What’s the point? I think that storytelling need not be divorced from muse. A muse. Many muses. But the story, the finished product, need not reflect the role of the muse in the creative process. A storyteller’s craft is complex, and the journey is often long (as you’ve readily acknowledged) between story seed and finished story. For me, the muse is one part of that journey. She’s part inspiration, as you’ve mentioned above, but she’s also my collaborator. I don’t mean to get too fanciful hear, but recall that storytelling is not a hermetic art. It requires an audience. Else it is mere babbling! The burps and farts of a crazy man. You’ve said, “Sometimes when I write words feel like picking precious beads in sand.” Right! And why? Because you’re not writing for yourself alone. You’re telling a story for an audience and precise, accurate language is the currency of a storyteller if s/he is to find a receptive audience. I’ve slipping into pedantic drivel, sorry…

So inspiration, yes, but my muse is also more of a collaborator. Like music to a dancer. And perhaps also like a dance partner. I’m a crumby (but enthusiastic) dancer, so take this comparison for what little it is worth. I can dream up a clever dance, practice and refine my steps, my rhythm, my gesture, my poise, etc. But it’s only when I attempt this creative process in conjunction with music — real or imagined — that my dance evolves away from the dizzying courtship of a park pigeon into something more compelling, more complete. And better still when I extend my hand to a dance partner — real or imagined — to enter into the dance with me, to mirror, to oppose, to resist and beguile and charm and challenge that something beautiful can be born.

Yes, I’ve overextended the metaphor. Apologies! But there’s an idea in there, an idea that a creator can extend the limits of his or her creativity significantly when amused by a muse. ;-)

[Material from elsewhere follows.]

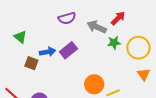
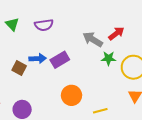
purple semicircle: (67, 18) -> (44, 25), moved
green triangle: (20, 37) -> (12, 24), moved
orange circle: (94, 84) -> (72, 95), moved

That indulgent difference aside, there’s much we agree on. The work of a storyteller is also to know the difference between this creative dance and the hard work of distilling the finished product from the draft. After narcotic creativity transports the storyteller beyond initial inspiration and indeed often beyond the anticipated scope of the story, it’s time to begin the hardest work. The editing, the weeding, the focusing, the revising. The muse does not belong in this process, at least in my own writing. She’s a temptress, a dazzling temptress who’s creative genius forever outstrips my own. And so the time comes when I must bid her farewell, for a while, remove my dance shoes, sit down at my desk and work. Dancing is divine, but I have a job to do!